From Neal Boortz's "Nealz Nuze": http://boortz.com/nuze/200704/04132007.html#fema
FEMA FLUSHES ANOTHER $40 MILLION
Remember when the doom and gloom crowd was predicting a record-setting hurricane season in 2006 because of global warming? It didn't happen. What a surprise.
Today we learn that FEMA had to throw out $40 million worth of food last year because they ran out of refrigerated warehouse space. What a waste of everything. That could have paid for quite a few empty house trailers and debit cards for "refugees" to spend.

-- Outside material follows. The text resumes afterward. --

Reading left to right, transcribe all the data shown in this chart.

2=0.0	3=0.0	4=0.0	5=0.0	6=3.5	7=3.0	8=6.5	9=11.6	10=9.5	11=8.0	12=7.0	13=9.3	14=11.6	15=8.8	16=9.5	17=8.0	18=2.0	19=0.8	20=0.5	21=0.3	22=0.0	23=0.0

So what happened? FEMA, stung by criticism that they didn't deliver supplies fast enough to those affected by Hurricane Katrina, put into position all this food in case another hurricane came along. It never happened....and so it all went to waste. Add this to the $900 million on trailers that were never used, the $1.8 billion spent on hotels and cruise ship rooms...well, the list goes on and on. Oh ... and don't forget the hundreds of thousands of dollars worth of ice FEMA stored in Florida last year. Senator Joe Lieberman called it a senseless waste of taxpayer money...no kidding.
And just where is the outrage against the global warming crowd that predicted the record hurricane season? Maybe we should charge them the $40 million for all the food that was thrown out.

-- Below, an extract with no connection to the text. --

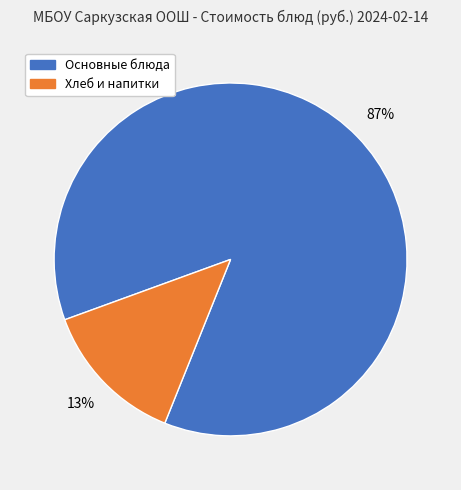

Is the sum of Основные блюда and Хлеб и напитки greater than half?

Yes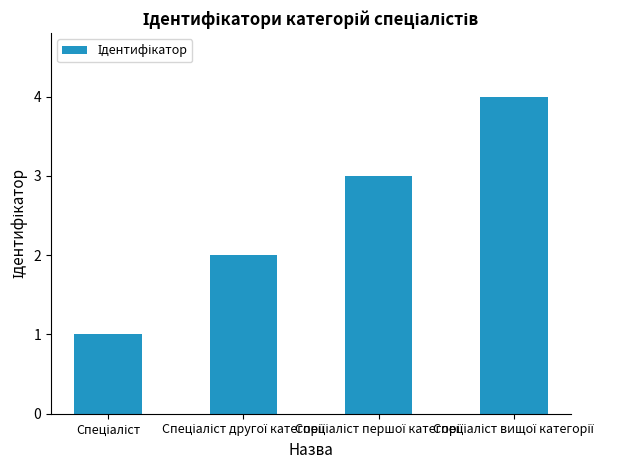

What is the difference between the maximum and minimum values?

3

Read the rest of Nealz Nuze
And here's another article that explains it a little more - definitely looks like MREs:
Food Stored By FEMA Spoils
Apr 13, 2007
The officials said as many as 6 million meals stored near potential victims ahead of last hurricane season -- which turned out to be much calmer than in 2005 -- were spoiled when the agency ran out of warehouse and refrigeration space, The Washington Post reported Friday.

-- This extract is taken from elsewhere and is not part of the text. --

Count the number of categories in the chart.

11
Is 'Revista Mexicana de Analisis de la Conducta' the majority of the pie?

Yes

FEMA officials said the meals, commercial versions of the military's Meals Ready to Eat and designed to withstand desert and jungle climates, are being scavenged for still-edible portions and the rest discarded. The ruined meals are estimated to have been worth more than $40 million.
"We were so concerned over the failure of Katrina that we... probably bought more commodities and had on hand more than what otherwise might be the most prudent business choice," Coast Guard Vice Adm. Harvey Johnson, deputy director of FEMA, said to the Post. "Given the pressure to perform ... we didn't want to run any chance of running out."